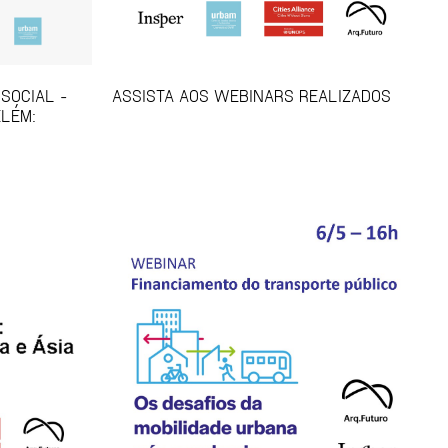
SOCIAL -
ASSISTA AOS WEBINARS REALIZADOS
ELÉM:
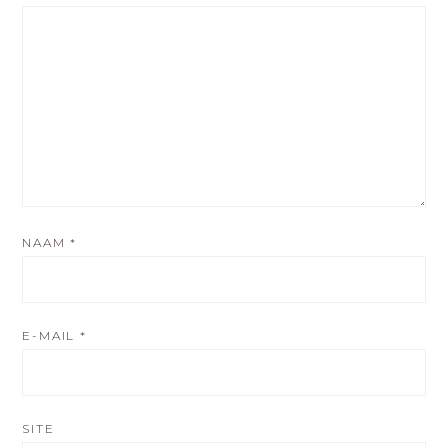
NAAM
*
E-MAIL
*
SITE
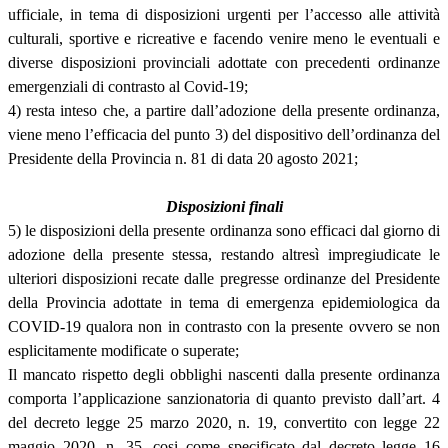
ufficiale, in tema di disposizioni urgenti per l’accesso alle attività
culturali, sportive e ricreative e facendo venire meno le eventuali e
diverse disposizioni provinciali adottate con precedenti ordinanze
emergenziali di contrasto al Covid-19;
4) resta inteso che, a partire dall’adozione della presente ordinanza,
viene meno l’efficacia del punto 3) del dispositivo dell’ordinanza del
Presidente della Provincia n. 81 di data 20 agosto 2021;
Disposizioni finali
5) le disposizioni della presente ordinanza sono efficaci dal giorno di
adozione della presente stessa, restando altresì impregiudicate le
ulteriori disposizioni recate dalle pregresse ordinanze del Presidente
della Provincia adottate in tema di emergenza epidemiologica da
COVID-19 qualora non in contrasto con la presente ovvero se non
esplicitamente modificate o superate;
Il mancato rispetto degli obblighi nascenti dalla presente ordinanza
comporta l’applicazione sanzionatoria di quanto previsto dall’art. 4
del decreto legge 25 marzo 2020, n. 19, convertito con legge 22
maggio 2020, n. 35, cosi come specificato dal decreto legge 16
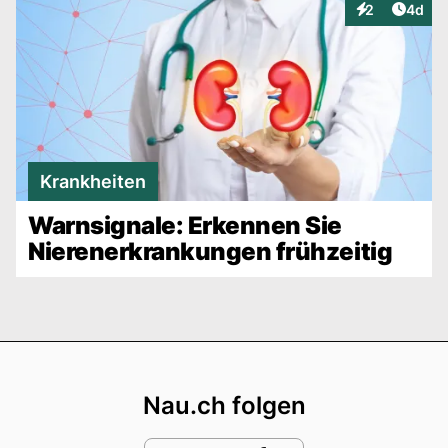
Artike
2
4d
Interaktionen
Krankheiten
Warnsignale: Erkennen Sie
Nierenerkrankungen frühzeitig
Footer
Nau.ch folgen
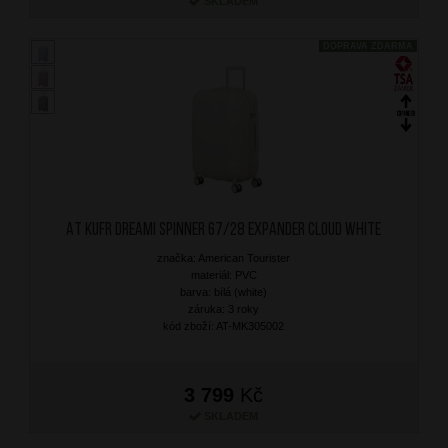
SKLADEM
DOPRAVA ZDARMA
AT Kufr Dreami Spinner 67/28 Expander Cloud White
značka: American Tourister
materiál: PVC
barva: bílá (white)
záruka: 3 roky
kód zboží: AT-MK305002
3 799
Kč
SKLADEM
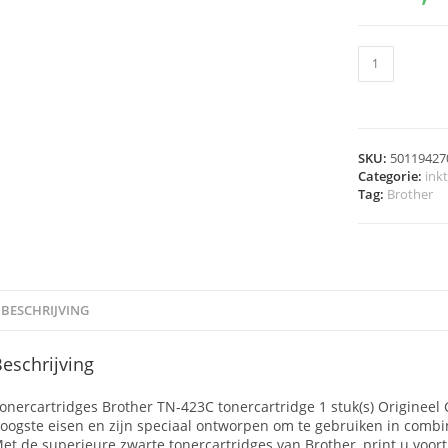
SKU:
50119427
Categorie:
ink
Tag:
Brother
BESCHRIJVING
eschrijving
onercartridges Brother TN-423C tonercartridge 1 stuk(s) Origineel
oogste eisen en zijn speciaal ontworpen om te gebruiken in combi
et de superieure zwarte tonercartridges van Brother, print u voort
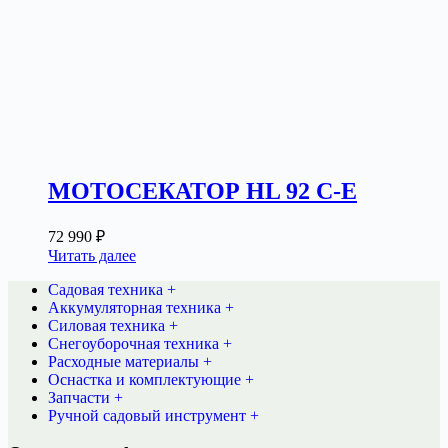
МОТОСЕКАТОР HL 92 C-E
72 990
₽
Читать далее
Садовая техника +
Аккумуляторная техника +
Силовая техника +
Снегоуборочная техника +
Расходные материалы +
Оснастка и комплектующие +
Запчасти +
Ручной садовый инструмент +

-*-

Work order:
Output all the entries above verbatim, please. No images.

Exercise output:
SOCIAL -
ASSISTA AOS WEBINARS REALIZADOS
ELÉM:
NAAM
*
E-MAIL
*
SITE
ufficiale, in tema di disposizioni urgenti per l’accesso alle attività
culturali, sportive e ricreative e facendo venire meno le eventuali e
diverse disposizioni provinciali adottate con precedenti ordinanze
emergenziali di contrasto al Covid-19;
4) resta inteso che, a partire dall’adozione della presente ordinanza,
viene meno l’efficacia del punto 3) del dispositivo dell’ordinanza del
Presidente della Provincia n. 81 di data 20 agosto 2021;
Disposizioni finali
5) le disposizioni della presente ordinanza sono efficaci dal giorno di
adozione della presente stessa, restando altresì impregiudicate le
ulteriori disposizioni recate dalle pregresse ordinanze del Presidente
della Provincia adottate in tema di emergenza epidemiologica da
COVID-19 qualora non in contrasto con la presente ovvero se non
esplicitamente modificate o superate;
Il mancato rispetto degli obblighi nascenti dalla presente ordinanza
comporta l’applicazione sanzionatoria di quanto previsto dall’art. 4
del decreto legge 25 marzo 2020, n. 19, convertito con legge 22
maggio 2020, n. 35, cosi come specificato dal decreto legge 16
Artike
2
4d
Interaktionen
Krankheiten
Warnsignale: Erkennen Sie
Nierenerkrankungen frühzeitig
Footer
Nau.ch folgen
SKLADEM
DOPRAVA ZDARMA
AT Kufr Dreami Spinner 67/28 Expander Cloud White
značka: American Tourister
materiál: PVC
barva: bílá (white)
záruka: 3 roky
kód zboží: AT-MK305002
3 799
Kč
SKLADEM
SKU:
50119427
Categorie:
ink
Tag:
Brother
BESCHRIJVING
eschrijving
onercartridges Brother TN-423C tonercartridge 1 stuk(s) Origineel
oogste eisen en zijn speciaal ontworpen om te gebruiken in combi
et de superieure zwarte tonercartridges van Brother, print u voort
МОТОСЕКАТОР HL 92 C-E
72 990
₽
Читать далее
Садовая техника +
Аккумуляторная техника +
Силовая техника +
Снегоуборочная техника +
Расходные материалы +
Оснастка и комплектующие +
Запчасти +
Ручной садовый инструмент +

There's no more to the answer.